Мне случилось вместе с И.С. Аксаковым быть у г. Юма в Петербурге в январе 1872 года. Восемь нас село за большой круглый стол, покрытый толстым зеленым сукном. Мы все положили руки на стол. Я сидел рядом с г. Юмом. Лицо г. Юма простое и открытое, внушающее доверенность. Начался разговор между присутствующими о посторонних предметах. Мне это было неприятно, и я заметил, что в ожидании чего бы то ни было особенного развлекать внимание мелочами неприлично. Мне отвечали, что напротив это содействует успеху. Через несколько минут стол начал двигаться, приподниматься с одной стороны, со стоявшей на нем свечою, послышались на разных точках как бы удары чем-то твердым. Карандаш, колокольчик, из рук, которые держал кто-нибудь после под столом, вынимался кем-то или чем-то ощутительно, и передавался другому лицу на противной стороне. Я почувствовал при этом как будто прикосновение чьей-то руки. После г. Юм посадил меня за особый стол с мраморной доской, и я почувствовал, что мрамор под моей рукой через несколько минут дрожал.

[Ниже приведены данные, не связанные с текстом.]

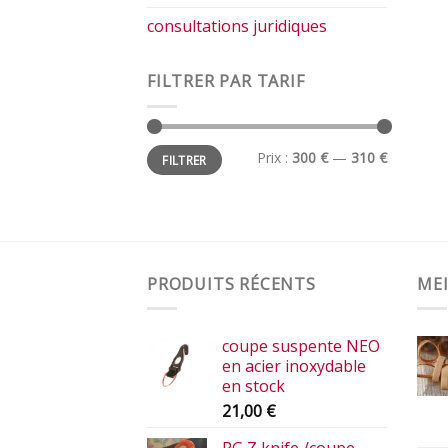
consultations juridiques
FILTRER PAR TARIF
Prix
Prix
Prix :
300 €
—
310 €
FILTRER
min
max
PRODUITS RÉCENTS
MEI
coupe suspente NEO
en acier inoxydable
en stock
21,00
€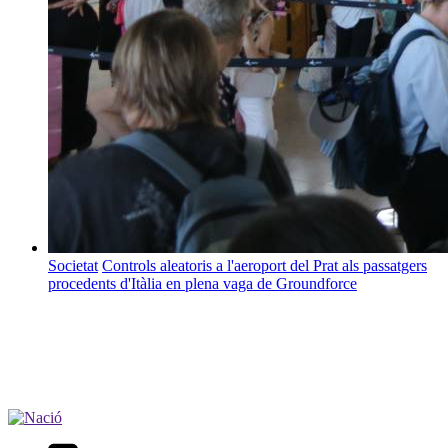
Societat
Controls aleatoris a l'aeroport del Prat als passatgers
procedents d'Itàlia en plena vaga de Groundforce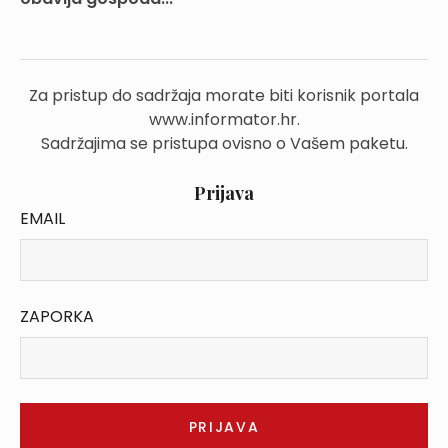
Za pristup do sadržaja morate biti korisnik portala
www.informator.hr.
Sadržajima se pristupa ovisno o Vašem paketu.
Prijava
EMAIL
ZAPORKA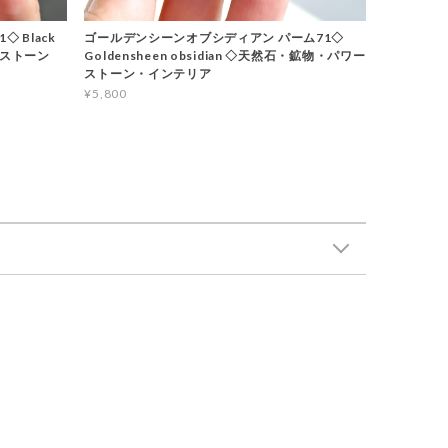
 Black
ゴールデンシーンオブシディアン パーム71◇
ーストーン
Goldensheen obsidian ◇天然石・鉱物・パワー
ストーン・インテリア
¥5,800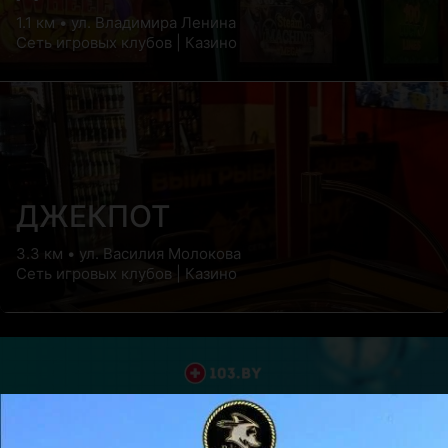
1.1 км • ул. Владимира Ленина
Сеть игровых клубов | Казино
ДЖЕКПОТ
3.3 км • ул. Василия Молокова
Сеть игровых клубов | Казино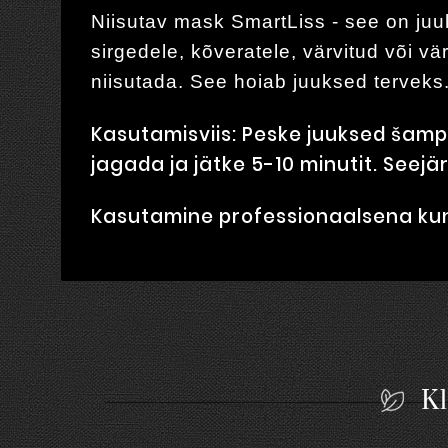
Niisutav mask SmartLiss - see on juuk
sirgedele, kõveratele, värvitud või vä
niisutada. See hoiab juuksed terveks
Kasutamisviis: Peske juuksed šamp
jagada ja jätke 5-10 minutit. Seejär
Kasutamine professionaalsena kun
Kl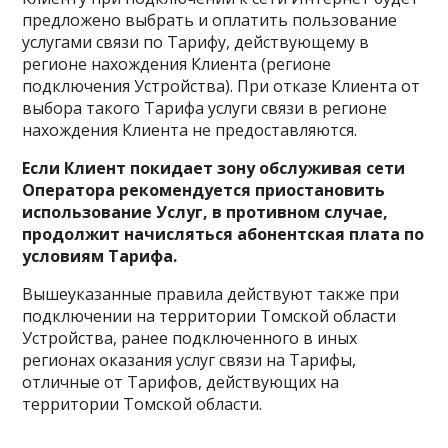
предложено выбрать и оплатить пользование
услугами связи по Тарифу, действующему в
регионе нахождения Клиента (регионе
подключения Устройства). При отказе Клиента от
выбора такого Тарифа услуги связи в регионе
нахождения Клиента не предоставляются.
Если Клиент покидает зону обслуживая сети
Оператора рекомендуется приостановить
использование Услуг, в противном случае,
продолжит начисляться абонентская плата по
условиям Тарифа.
Вышеуказанные правила действуют также при
подключении на территории Томской области
Устройства, ранее подключенного в иных
регионах оказания услуг связи на Тарифы,
отличные от Тарифов, действующих на
территории Томской области.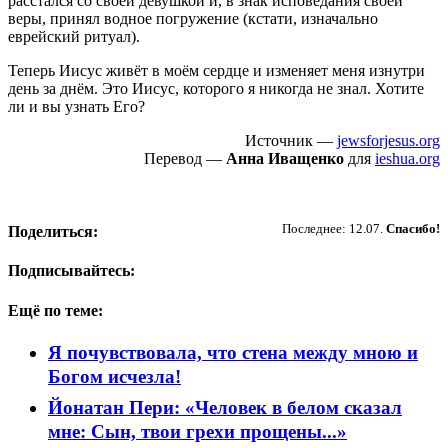
расстался со своей девушкой и, в знак исповедания своей
веры, принял водное погружение (кстати, изначально
еврейский ритуал).
Теперь Иисус живёт в моём сердце и изменяет меня изнутри
день за днём. Это Иисус, которого я никогда не знал. Хотите
ли и вы узнать Его?
Источник —
jewsforjesus.org
Перевод —
Анна Иващенко
для
ieshua.org
Пожертвовать
Последнее: 12.07.
Спасибо!
Поделиться:
Подписывайтесь:
Ещё по теме:
Я почувствовала, что стена между мною и
Богом исчезла!
Йонатан Пери: «Человек в белом сказал
мне: Сын, твои грехи прощены...»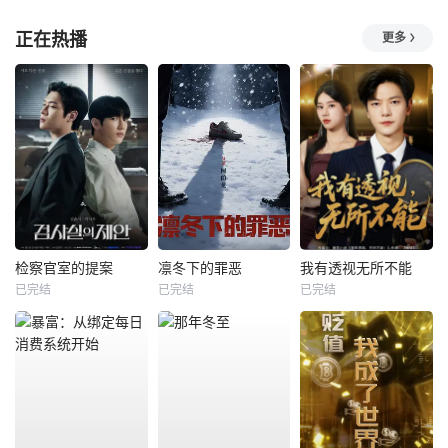
正在热播
更多
检察官室的提案
凛冬下的罪恶
我有透视无所不能
已完结
已完结
已完结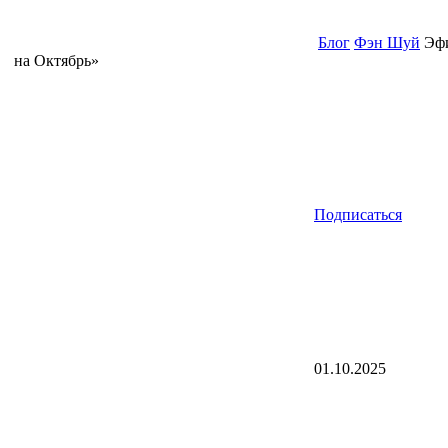
Блог
Фэн Шуй
Эфи
на Октябрь»
Подписаться
01.10.2025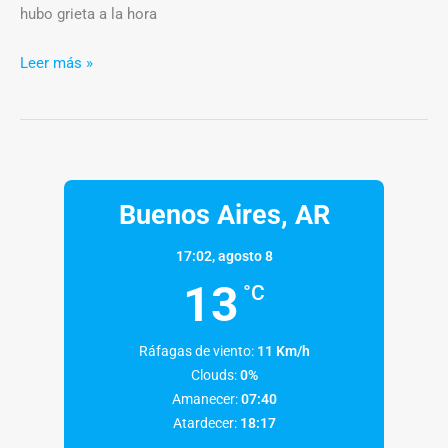
hubo grieta a la hora
Leer más »
Buenos Aires, AR
17:02,
agosto 8
13
°C
Ráfagas de viento:
11 Km/h
Clouds:
0%
Amanecer:
07:40
Atardecer:
18:17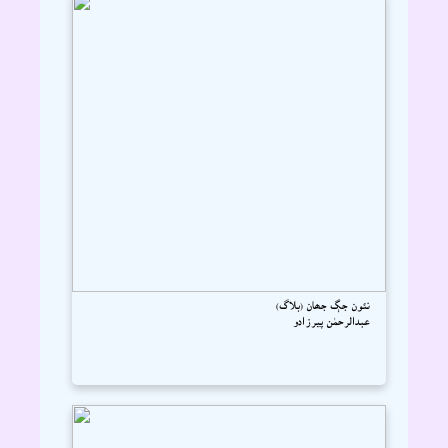
نئون جڳ جھان (بلاگ)
عبدالرحمٰن پيرزادو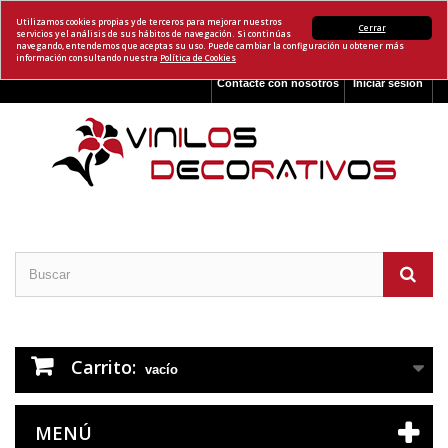
Utilizamos cookies propias y de terceros para mejorar nuestros
Cerrar
servicios y el análisis de sus hábitos de navegación. Si continúas
navegando, entendemos que aceptas su uso. Puede cambiar la configuración u obtener más
información consultando nuestra
Política de Cookies
Contacte con nosotros
Iniciar sesión
Carrito:
vacío
MENÚ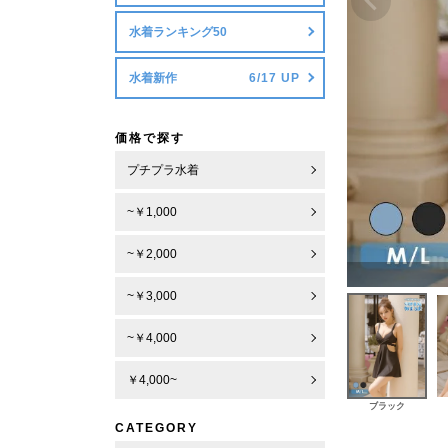
水着ランキング50
水着新作
価格で探す
プチプラ水着
~￥1,000
~￥2,000
~￥3,000
~￥4,000
￥4,000~
ブラック
CATEGORY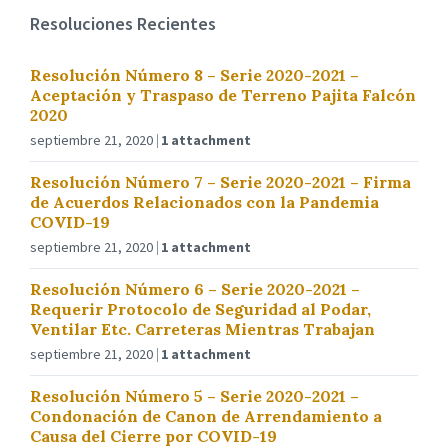
Resoluciones Recientes
Resolución Número 8 – Serie 2020-2021 –
Aceptación y Traspaso de Terreno Pajita Falcón
2020
septiembre 21, 2020
1 attachment
Resolución Número 7 – Serie 2020-2021 – Firma
de Acuerdos Relacionados con la Pandemia
COVID-19
septiembre 21, 2020
1 attachment
Resolución Número 6 – Serie 2020-2021 –
Requerir Protocolo de Seguridad al Podar,
Ventilar Etc. Carreteras Mientras Trabajan
septiembre 21, 2020
1 attachment
Resolución Número 5 – Serie 2020-2021 –
Condonación de Canon de Arrendamiento a
Causa del Cierre por COVID-19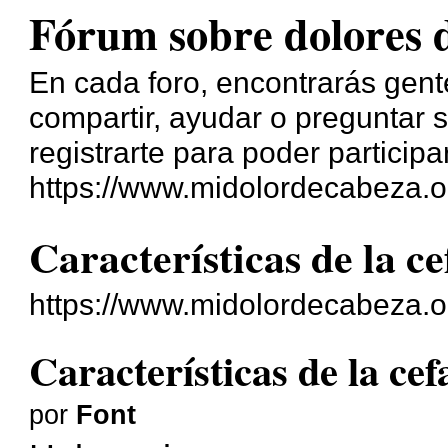
Fórum sobre dolores 
En cada foro, encontrarás gente
compartir, ayudar o preguntar s
registrarte para poder participa
https://www.midolordecabeza.o
Características de la ce
https://www.midolordecabeza.o
Características de la cef
por
Font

Вот все, что происходило в этом и другом последовавшем заседании. Фальши никакой предполагать было нельзя. Заседания проходили на квартире академика по части химии Бутлерова, с участием известного ревнителя спиритизма А.Н. Аксакова, которого я знаю с детства, и в добродетели которого совершенно уверен.
Все происходившие явления – вынуть колокольчик из рук одного и отдать другому, постучать, пошевелить столом, – кажутся как будто детские шалости: а есть что-то! Если есть что-то, то и это уже важно и вызывает на размышление.